Derry Hannam offers a modest proposal to allow young people a say in their education – National Democracy Week – July 2018
It seems to me that the crucial commodity that children and young people need in order to find and deepen their interests and identity is TIME. Time to think, time to wonder, time to create, time to hang out with their friends, time to find out who they are, time to relax and just be idle for a while. Yet this is the one thing that English state funded secondary schools, and increasingly primary schools as well, deprive them of. Lunch hours and playtimes are shortened or cut. The encroachment on their free time is not just during the school day but also at home, in the evenings and at week-ends with endless homework and test/exam revision. We know that it is perfectly possible to have a school system with high attainment that does not do this. Finland, for example, under the banner of “Less Is More” has a shorter school day than ours with minimal homework – a legal maximum of 30 minutes per night in total and none at week-ends which are held to belong to the students – and no high-stakes national tests until the final year of school. Despite this academic performance is better on average in Finland than England.
When I was deputy head of an English comprehensive school in the 1980s the students proposed that we should have occasional ‘activities’ days when they and the teachers together could create a wide programme of activities which students of any age could choose from. Parents were supportive and many became involved. The variety was amazing as was the enthusiasm! It was very successful and very popular so we extended it to an ‘activities week’ in the summer term. The process of negotiation involved was itself an education in democracy and mutual respect. Relationships were transformed with much use of first names. At the point where I left the school to become an inspector the idea was being discussed of having an ‘activities week’ every term – which would have represented about 8% of annual curriculum time. No-one regarded this as time lost or wasted – far from it. Some students previously disengaged from school changed their attitudes entirely.
As an inspector I once inspected a secondary school of 1300 students in a rural area where many students could not take part in extra-curricular activities because of long bus journeys home. The head, staff, governors, parents and students’ council decided to move ‘extra-curricular’ into curriculum time. They allocated half a day per week (10% of curriculum time) to a large and wide range programme of ‘electives.’ These were negotiated between students and staff around the interests and enthusiasms of both. As in my school these negotiations were themselves an education for democracy and relationships were transformed. Students of different ages could join any group they chose.

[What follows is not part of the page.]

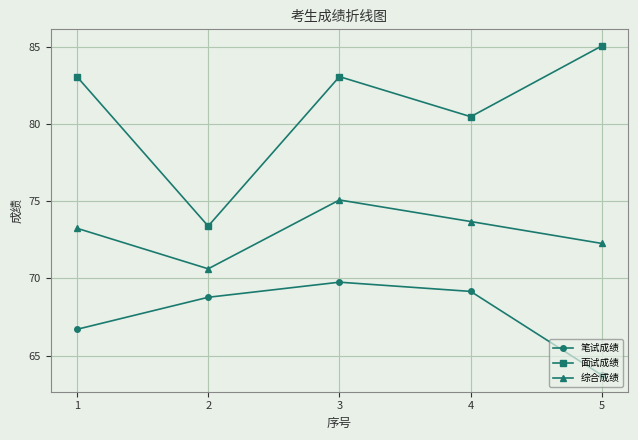

How many values in the 笔试成绩 series exceed 68?

3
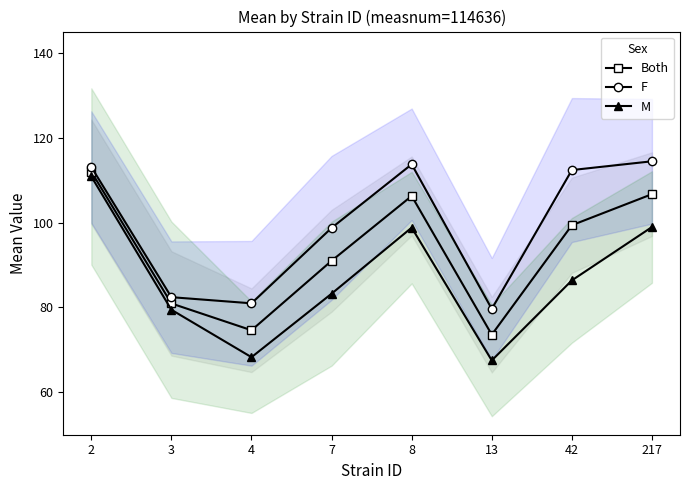

What is the total value across all series at 217?

320.1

Some were led by students themselves. The programme was very popular with all the groups involved. A parent told me that their children would ‘get off their death beds to get to school on electives day!’ In fact part of my job as an inspector was to check the student attendance figures for each half-day of the week. The highest figure was consistently for ‘electives’ afternoon. I also checked the school’s examination record. It was significantly better than might have been expected for a school in such a socio-economic environment.
So – my modest proposal. All state-funded schools, both primary and secondary, should be encouraged to allocate at least 10% of curriculum time to be negotiated around the interests of the students and staff. I predict that the negotiation process itself will be educational, the motivation and morale of all will rise, and the new engagement which will result will more than compensate for any feared loss of learning from reduction in formal subject teaching time. In fact standards will rise. Results will improve. Students will learn how to take responsibility for at least part of their learning and learn how to manage at least part of their own time – both crucial to deal with the changes and uncertainties that the Fourth Industrial Revolution is already presenting us with.
So – actually – why not 20%. The state will still have the other 80%!
Derry Hannam is a retired state secondary school Deputy/Acting Headteacher and School Inspector in the UK. As an inspector he worked for Summerhill School when the UK government attempted to close it. He researched and wrote the report for the UK government that demonstrated positive outcomes when democratic and participative approaches are implemented in English state secondary schools. This became known as ‘The Hannam Report’ which has been cited in over 70 further research studies and reports. Derry is currently a member of the European Democratic Education Community (EUDEC) Council.